Cette querelle entre scientifiques ne fait que renforcer l'impression de malaise engendrée par la reprise des essais français: qui a raison? Qui a tort? Il ne s'agit pas seulement du débat occasioné par la simple reprise, il s'agit aussi du débat existant à propos des conséquences de ces essais sur l'homme et son environnement. Selon une enquête menée par un quotidien nippon, il y aurait plus de 3,8 millions d'irradiés dans le monde (nucléaire civil et militaire confondus). Il y aurait 366 personnes irradiés en France et de huit à treize mille en Polynésie à la suite des essais dans le Pacifique. Pourtant les conséquences des essais sur l'environnement et la santé des Polynésiens n'ont jamais été clairement établies. Ce qui est incontestable, c'est que l'atoll de Mururoa a connu un vieillissement prématuré au cours de ces vingt dernières années. Depuis que la France a cessé ses tirs nucléaires dans l'atmosphère (en 1975), au moins 134 tirs ont ébranlé le sous-sol de l'atoll.
Or, les explosions nucléaires mettent en jeu des forces et des conditions extrêmes: en un milliardiéme de seconde, la pression peut atteindre un milliard d'atmosphères et les températures plusieurs centaines de millions de degrés. Des fractures et des failles larges de un à deux mètres qui ébréchent le sol de l'atoll sur plusieurs dizaines de mètres ont été découvertes mais les quatre missions scientifiques qui ont été accueillies ces dernières années à Mururoa n'ont jamais pu prouver que ces failles étaient les conséquences des essais. Par contre, toutes refusèrent de se prononcer sur le long terme, les informations mises à leur disposition par le CEA (Commission à l'Energie Atomique) n'étant pas suffisantes (secret défense oblige...) [SCIENCES ET AVENIR, Août 95].

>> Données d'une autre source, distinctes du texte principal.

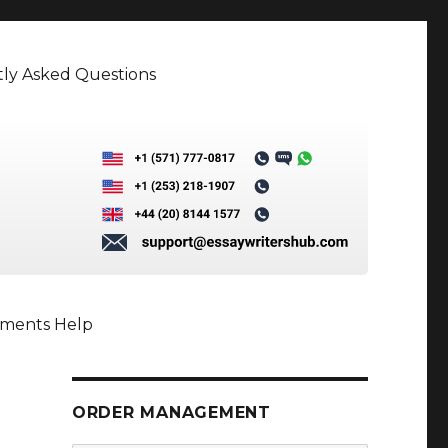
ly Asked Questions
nments Help
ORDER MANAGEMENT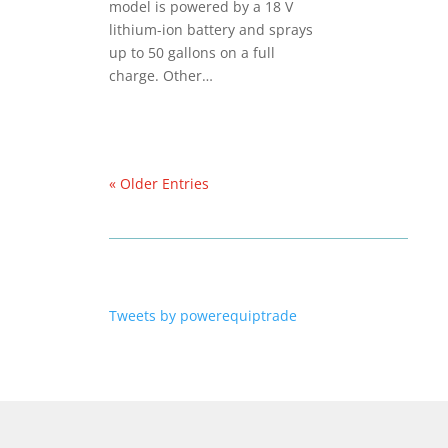
model is powered by a 18 V
lithium-ion battery and sprays
up to 50 gallons on a full
charge. Other…
« Older Entries
Tweets by powerequiptrade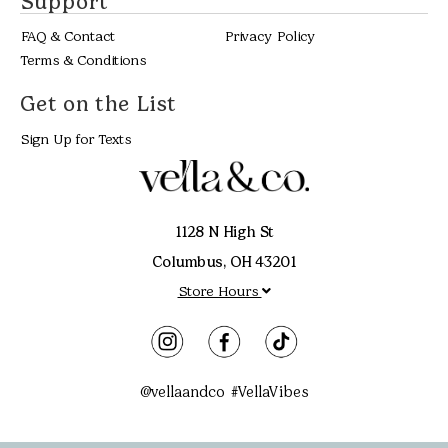
Support
FAQ & Contact
Privacy Policy
Terms & Conditions
Get on the List
Sign Up for Texts
1128 N High St
Columbus, OH 43201
Store Hours
@vellaandco #VellaVibes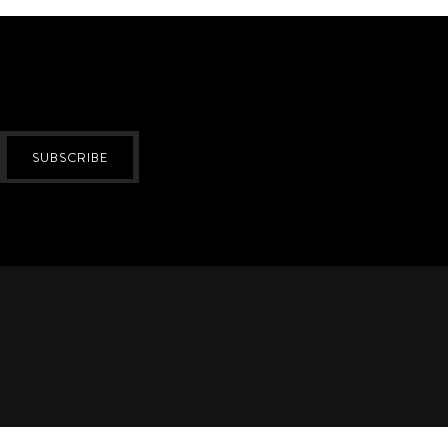
SUBSCRIBE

Il est aussi extrêmement délicat de mesurer les retombées radioactives des 44 essais réalisés dans l'atmosphère par la France entre 1966 et 1974. A ce jour, aucune information n'a été divulguée à ce sujet et comment mesurer les repercussions sur les treize mille polynésiens qui ont travaillé pour le CEA à l'époque, sachant qu'une fois renvoyés à la vie civile, il n'y eut aucun suivi médical à long terme?
Il est donc extrêmement difficile de faire la vérité sur ce sujet lorsque l'on est ni spécialiste en nucléaire ni spécialiste en environnement! Mais, même en possesion de toutes ces connaissances, quelle est la part véritable accordée aux sciences? Quelle est la part de mauvaise foi?